In essence I'm trying to do a relatively simple set of operations on a collection of netcdf4 files I've downloaded. They're sourced from ESA's Lakes Climate Change Initiative database of satellite-derived limnological data, and each netcdf4 file represents one day in a time series going back to the 2000s or earlier. Each netcdf4 file has a number of dimensions representing different variables of interest (surface temperature, chlorophyll-a concentration, etc).
Using the stars package I was hoping to geographically subset the dataset to only the lake I'm interested in and create a monthly aggregated time series for the lake for a number of those variables.
Unfortunately it seems as though there might be something wrong with the netcdf4 files ESA provided, as I'm running into odd errors while working with them in the 'stars' package in R.
For reproducibility's sake here's a link to the file in question - it should be the first file in the directory. If you download it to a directory of your choice and setwd() to it you should be able to repeat what I've managed here:
library(stars)
setwd()
lake_2015_01_01 <- read_stars('ESACCI-LAKES-L3S-LK_PRODUCTS-MERGED-20150101-fv2.0.2.nc')
## Compare to using the read_ncdf4() function also from stars:
lake_2015_01_01_nc <- read_ncdf('ESACCI-LAKES-L3S-LK_PRODUCTS-MERGED-20150101-fv2.0.2.nc')
Running the file through read_stars() produces the error:
Error in attr(x, "dimensions")[[along]] : subscript out of bounds In addition: There were 50 or more warnings (use warnings() to see the first 50)
While running it through read_ncdf() produces the following:
Warning messages: 1: In CPL_crs_from_input(x) : GDAL Error 1: PROJ: proj_create: Error 1027 (Invalid value for an argument): longlat: Invalid value for units 2: In value[3L] : failed to create crs based on grid mapping and coordinate variable units. Will return NULL crs. Original error: Error in st_crs.character(base_gm): invalid crs: +proj=longlat +a=6378137 +f=0.00335281066474748 +pm=0 +no_defs +units=degrees
But it does successfully complete, just with a broken coordinate system that can be fixed by approximating the coordinate system originally set by the creators:
lake_2015_01_01_nc <- st_set_crs(lake_2015_01_01_nc, 4979)
However the functions stars uses to manipulate data don't work on it, as it's a proxy file that points to the original netcdf4. The architecture of the stars package would suggest that if I want to manipulate the file I need to use read_stars().
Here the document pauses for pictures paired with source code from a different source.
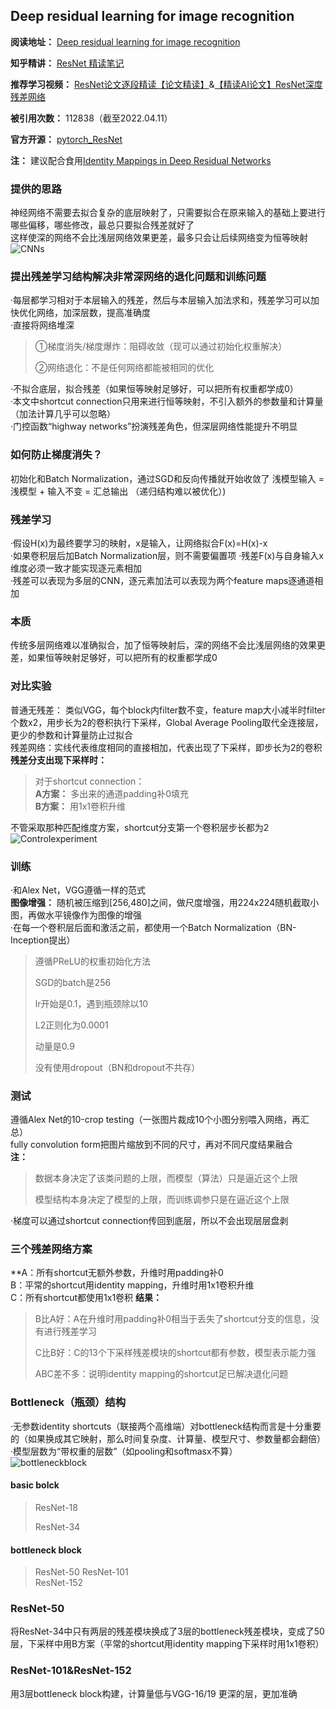 ## Deep residual learning for image recognition  
**阅读地址：** [Deep residual learning for image recognition](https://readpaper.com/paper/2949650786)

**知乎精讲：** [ResNet 精读笔记](https://zhuanlan.zhihu.com/p/496445232)

**推荐学习视频：** [ResNet论文逐段精读【论文精读】](https://www.bilibili.com/video/BV1P3411y7nn/?spm_id_from=333.788)&[【精读AI论文】ResNet深度残差网络](https://www.bilibili.com/video/BV1vb4y1k7BV?p=4)

**被引用次数：** 112838（截至2022.04.11）

**官方开源：** [pytorch_ResNet](https://github.com/pytorch/vision/blob/main/torchvision/models/resnet.py)

**注：** 建议配合食用[Identity Mappings in Deep Residual Networks](https://readpaper.com/paper/2949427019)

### 提供的思路  
神经网络不需要去拟合复杂的底层映射了，只需要拟合在原来输入的基础上要进行哪些偏移，哪些修改，最总只要拟合残差就好了  
这样使深的网络不会比浅层网络效果更差，最多只会让后续网络变为恒等映射  
![CNNs](https://github.com/sunxingyui5/ResNet-Code-with-ReadingNotes/blob/main/img/CNNs.png)  
### 提出残差学习结构解决非常深网络的退化问题和训练问题  
·每层都学习相对于本层输入的残差，然后与本层输入加法求和，残差学习可以加快优化网络，加深层数，提高准确度  
·直接将网络堆深  
>①梯度消失/梯度爆炸：阻碍收敛（现可以通过初始化权重解决）
>
>②网络退化：不是任何网络都能被相同的优化

·不拟合底层，拟合残差（如果恒等映射足够好，可以把所有权重都学成0）  
·本文中shortcut connection只用来进行恒等映射，不引入额外的参数量和计算量（加法计算几乎可以忽略）  
·门控函数“highway networks”扮演残差角色，但深层网络性能提升不明显  
    
### 如何防止梯度消失？  
初始化和Batch Normalization，通过SGD和反向传播就开始收敛了
浅模型输入 = 浅模型 + 输入不变 = 汇总输出 （递归结构难以被优化）)

### 残差学习  
·假设H(x)为最终要学习的映射，x是输入，让网络拟合F(x)=H(x)-x  
·如果卷积层后加Batch Normalization层，则不需要偏置项
·残差F(x)与自身输入x维度必须一致才能实现逐元素相加  
·残差可以表现为多层的CNN，逐元素加法可以表现为两个feature maps逐通道相加  
### 本质  
传统多层网络难以准确拟合，加了恒等映射后，深的网络不会比浅层网络的效果更差，如果恒等映射足够好，可以把所有的权重都学成0  
### 对比实验  
普通无残差： 类似VGG，每个block内filter数不变，feature map大小减半时filter个数x2，用步长为2的卷积执行下采样，Global Average Pooling取代全连接层，更少的参数和计算量防止过拟合  
残差网络：实线代表维度相同的直接相加，代表出现了下采样，即步长为2的卷积  
**残差分支出现下采样时：**
>对于shortcut connection：  
**A方案：** 多出来的通道padding补0填充  
**B方案：** 用1x1卷积升维  

不管采取那种匹配维度方案，shortcut分支第一个卷积层步长都为2  
![Controlexperiment](https://github.com/sunxingyui5/ResNet-Code-with-ReadingNotes/blob/main/img/ControlExperiment.png)  
### 训练  
·和Alex Net，VGG遵循一样的范式  
**图像增强：** 随机被压缩到[256,480]之间，做尺度增强，用224x224随机截取小图，再做水平镜像作为图像的增强  
·在每一个卷积层后面和激活之前，都使用一个Batch Normalization（BN-Inception提出）
>遵循PReLU的权重初始化方法
>
>SGD的batch是256
>
>lr开始是0.1，遇到瓶颈除以10
>
>L2正则化为0.0001
>
>动量是0.9
>
>没有使用dropout（BN和dropout不共存）  

### 测试  
遵循Alex Net的10-crop testing（一张图片裁成10个小图分别喂入网络，再汇总）  
fully convolution form把图片缩放到不同的尺寸，再对不同尺度结果融合  
**注：**  
>数据本身决定了该类问题的上限，而模型（算法）只是逼近这个上限 
>    
>模型结构本身决定了模型的上限，而训练调参只是在逼近这个上限 

·梯度可以通过shortcut connection传回到底层，所以不会出现层层盘剥  

### 三个残差网络方案  
**A：所有shortcut无额外参数，升维时用padding补0  
B：平常的shortcut用identity mapping，升维时用1x1卷积升维  
C：所有shortcut都使用1x1卷积 
**结果：**  
>B比A好：A在升维时用padding补0相当于丢失了shortcut分支的信息，没有进行残差学习 
>   
> C比B好：C的13个下采样残差模块的shortcut都有参数，模型表示能力强  
>    
> ABC差不多：说明identity mapping的shortcut足已解决退化问题
   
### Bottleneck（瓶颈）结构  
·无参数identity shortcuts（联接两个高维端）对bottleneck结构而言是十分重要的（如果换成其它映射，那么时间复杂度、计算量、模型尺寸、参数量都会翻倍）  
·模型层数为“带权重的层数”（如pooling和softmasx不算）  
![bottleneckblock](https://github.com/sunxingyui5/ResNet-Code-with-ReadingNotes/blob/main/img/bottleneckblock.jpg)  
#### basic bolck
> ResNet-18 
>   
> ResNet-34 

#### bottleneck block
> ResNet-50 
> ResNet-101   
> ResNet-152 
 
### ResNet-50  
将ResNet-34中只有两层的残差模块换成了3层的bottleneck残差模块，变成了50层，下采样中用B方案（平常的shortcut用identity mapping下采样时用1x1卷积）  
### ResNet-101&ResNet-152  
用3层bottleneck block构建，计算量低与VGG-16/19 
更深的层，更加准确
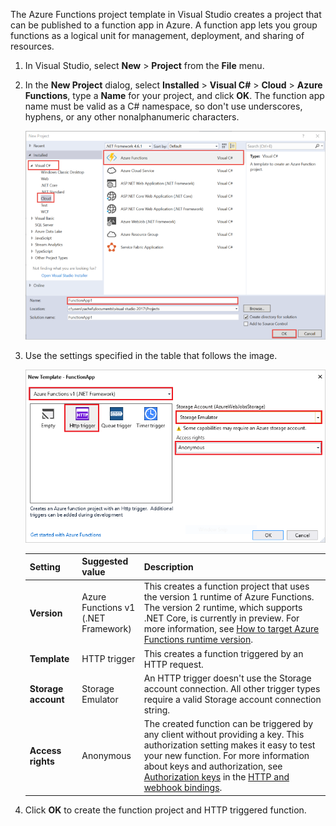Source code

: The Azure Functions project template in Visual Studio creates a project that can be published to a function app in Azure. A function app lets you group functions as a logical unit for management, deployment, and sharing of resources.   

1. In Visual Studio, select **New** > **Project** from the **File** menu. 

2. In the **New Project** dialog, select **Installed** > **Visual C#** > **Cloud** > **Azure Functions**, type a **Name** for your project, and click **OK**. The function app name must be valid as a C# namespace, so don't use underscores, hyphens, or any other nonalphanumeric characters. 

    ![New project dialog to create a function in Visual Studio](./media/functions-vstools-create/functions-vstools-add-new-project.png) 

2. Use the settings specified in the table that follows the image.
 
    ![New function dialog in Visual Studio](./media/functions-vstools-create/functions-vstools-add-new-function.png) 

    | Setting      | Suggested value  | Description                      |
    | ------------ |  ------- |----------------------------------------- |
    | **Version** | Azure Functions v1 <br />(.NET Framework) | This creates a function project that uses the version 1 runtime of Azure Functions. The version 2 runtime, which supports .NET Core, is currently in preview. For more information, see [How to target Azure Functions runtime version](../articles/azure-functions/functions-versions.md).   | 
    | **Template** | HTTP trigger | This creates a function triggered by an HTTP request. |
    | **Storage account**  | Storage Emulator | An HTTP trigger doesn't use the Storage account connection. All other trigger types require a valid Storage account connection string. |
    | **Access rights** | Anonymous | The created function can be triggered by any client without providing a key. This authorization setting makes it easy to test your new function. For more information about keys and authorization, see [Authorization keys](../articles/azure-functions/functions-bindings-http-webhook.md#authorization-keys) in the [HTTP and webhook bindings](../articles/azure-functions/functions-bindings-http-webhook.md). |         
3. Click **OK** to create the function project and HTTP triggered function. 

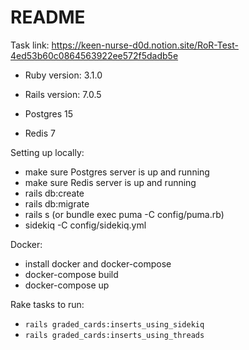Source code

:# README

Task link: https://keen-nurse-d0d.notion.site/RoR-Test-4ed53b60c0864563922ee572f5dadb5e

* Ruby version: 3.1.0

* Rails version: 7.0.5

* Postgres 15

* Redis 7

Setting up locally:
- make sure Postgres server is up and running
- make sure Redis server is up and running
- rails db:create
- rails db:migrate
- rails s  (or bundle exec puma -C config/puma.rb)
- sidekiq -C config/sidekiq.yml

Docker:
- install docker and docker-compose
- docker-compose build
- docker-compose up

Rake tasks to run:
- `rails graded_cards:inserts_using_sidekiq`
- `rails graded_cards:inserts_using_threads`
I've tried to reverse-engineer the problem a little bit by opening the .nc file in QGIS, where it seems to perform as expected. I'm able to display the data and it seems to be georeferenced correctly, which makes me suspect the data is not being read into 'stars' correctly in the read_ncdf() function, and likely in the read_stars() function as well.
I'm not sure how to go about fixing this however, and I'd like to use both this dataset and stars in the analysis. Does anyone have any insight as to what might be going on here and if it's something I can fix?